Last summer, Mr. Schwartz’s personal holding company Trilogy Retail Holdings Inc. provided a $45-million credit facility to Indigo, which has now been extended with an increased principal credit amount up to $70-million. The agreement includes the option to increase that amount by $10-million with Trilogy’s consent. According to a company press release, the money is being used to finance Indigo’s “ongoing working capital needs and general corporate purposes,” as well as restructuring costs and other capital expenditures.
Mr. Schwartz has offered $2.25 in cash per share to acquire the remainder of Indigo stock that he does not already own. Indigo shares closed Friday at $2.07, about 40 per cent higher than last week, before the offer was disclosed.
Mr. Schwartz sits on Indigo’s board and is married to Ms. Reisman. Together they control 60.6 per cent of Indigo’s shares. Mr. Schwartz’s holding companies, Trilogy Retail Holdings Inc. and Trilogy Investments LP, own roughly 56 per cent of Indigo’s outstanding shares. The rest are held by Ms. Reisman’s personal holding company HRON Canadian Investments Ltd. and other “joint actors,” according to a press release issued last week.)

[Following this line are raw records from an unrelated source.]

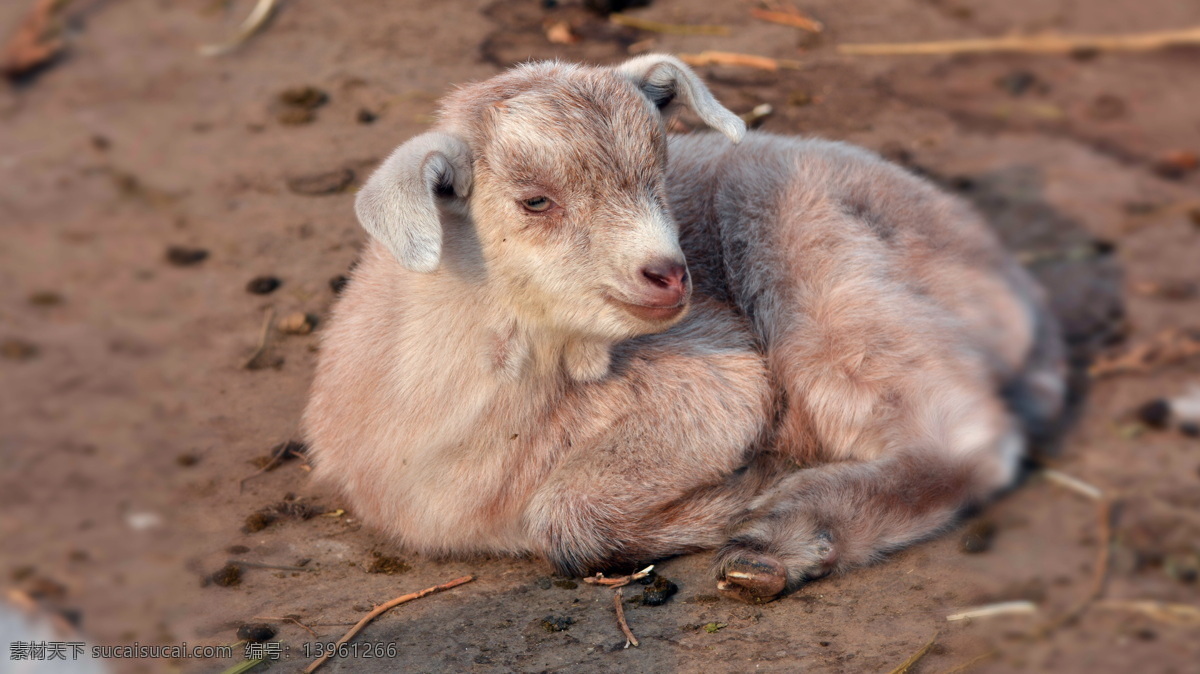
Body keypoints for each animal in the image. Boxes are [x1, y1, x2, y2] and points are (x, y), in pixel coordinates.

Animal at [304, 52, 1065, 597]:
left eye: (659, 178)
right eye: (534, 201)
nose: (670, 273)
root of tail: (1015, 282)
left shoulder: (712, 370)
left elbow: (567, 517)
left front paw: (746, 493)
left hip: (816, 257)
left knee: (961, 435)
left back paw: (779, 542)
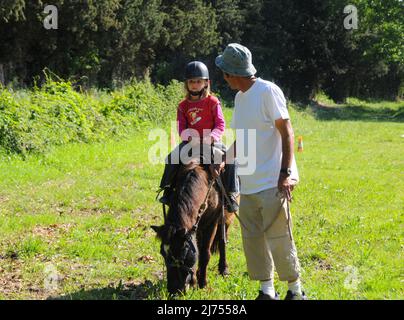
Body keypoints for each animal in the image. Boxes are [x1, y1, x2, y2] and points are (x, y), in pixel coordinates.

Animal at [152, 161, 235, 296]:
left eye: (182, 253)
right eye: (162, 253)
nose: (173, 291)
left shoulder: (211, 224)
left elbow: (205, 253)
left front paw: (202, 284)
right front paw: (195, 280)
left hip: (226, 218)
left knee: (223, 240)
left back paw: (223, 269)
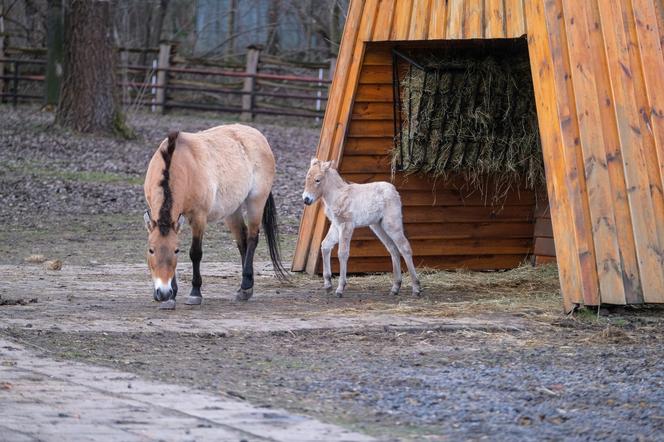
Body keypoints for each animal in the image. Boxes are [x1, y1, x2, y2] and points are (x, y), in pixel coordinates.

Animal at [144, 124, 286, 310]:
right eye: (151, 250)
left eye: (176, 250)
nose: (163, 292)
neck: (179, 163)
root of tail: (259, 136)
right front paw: (171, 298)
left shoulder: (198, 217)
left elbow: (195, 253)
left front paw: (195, 293)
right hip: (232, 210)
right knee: (242, 241)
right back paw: (245, 289)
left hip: (256, 201)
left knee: (252, 239)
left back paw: (246, 287)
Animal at [302, 158, 420, 296]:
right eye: (307, 178)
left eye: (317, 180)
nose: (306, 199)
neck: (338, 195)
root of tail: (394, 190)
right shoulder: (336, 225)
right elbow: (325, 245)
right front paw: (328, 284)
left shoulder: (346, 225)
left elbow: (342, 253)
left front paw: (340, 288)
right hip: (378, 226)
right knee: (393, 249)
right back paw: (395, 287)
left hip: (391, 224)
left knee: (404, 247)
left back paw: (416, 288)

Indigo faced significant upheaval in 2023, in addition to last February’s cyberattack. In June, four of Indigo’s 10 board members resigned, with board director Dr. Chika Stacy Oriuwa saying she had experienced “mistreatment” at the company, and that she had lost confidence in the board’s leadership.
On the same day those resignations were announced, Indigo said Ms. Reisman would step down as executive chair of the board later that summer. But after chief executive officer Peter Ruis also left Indigo, Ms. Reisman returned as CEO last September, a post from which she had retired a year earlier.
Since then, Ms. Reisman has committed to restoring the company to profitability.